PROMPT —
Copy out every line of the data where the word "varsa" is found.

==*==

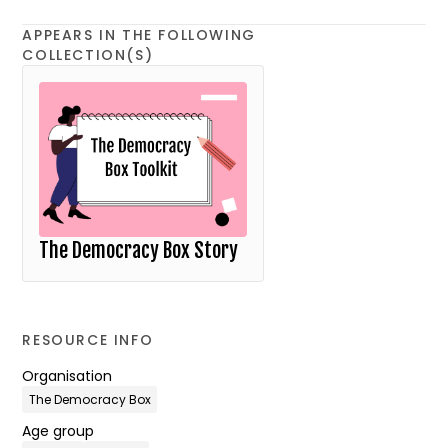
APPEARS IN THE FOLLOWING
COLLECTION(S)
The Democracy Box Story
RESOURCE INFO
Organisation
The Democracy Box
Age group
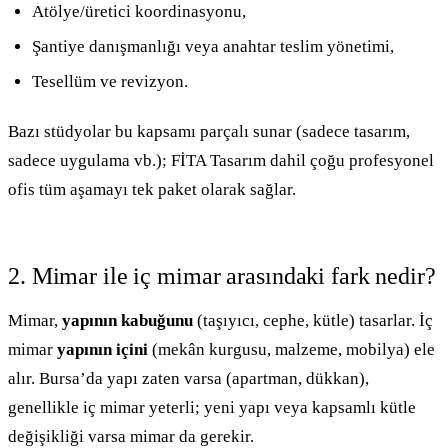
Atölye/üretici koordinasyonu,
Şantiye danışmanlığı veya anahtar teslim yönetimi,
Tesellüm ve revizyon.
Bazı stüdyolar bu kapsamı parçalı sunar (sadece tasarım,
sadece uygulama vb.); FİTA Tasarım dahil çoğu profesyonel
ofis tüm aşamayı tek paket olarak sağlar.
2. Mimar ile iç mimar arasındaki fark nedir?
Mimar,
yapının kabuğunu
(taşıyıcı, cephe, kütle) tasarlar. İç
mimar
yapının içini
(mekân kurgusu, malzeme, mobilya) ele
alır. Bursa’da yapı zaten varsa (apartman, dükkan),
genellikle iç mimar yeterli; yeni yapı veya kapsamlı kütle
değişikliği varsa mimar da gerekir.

==*==

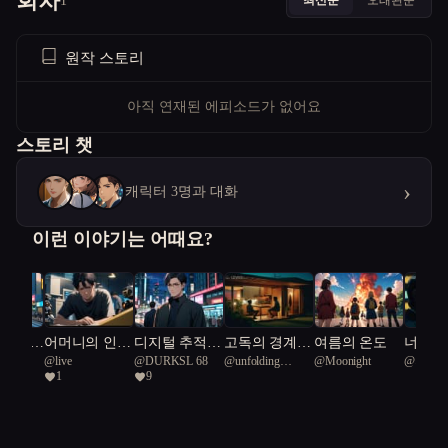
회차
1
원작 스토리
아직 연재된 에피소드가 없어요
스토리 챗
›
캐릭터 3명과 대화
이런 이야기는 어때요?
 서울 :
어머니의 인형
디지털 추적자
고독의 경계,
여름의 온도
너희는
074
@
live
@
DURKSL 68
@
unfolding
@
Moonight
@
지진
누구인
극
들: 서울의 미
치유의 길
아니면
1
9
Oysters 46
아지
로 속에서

==*==

EXERCISE OUTPUT —
alır. Bursa’da yapı zaten varsa (apartman, dükkan),
değişikliği varsa mimar da gerekir.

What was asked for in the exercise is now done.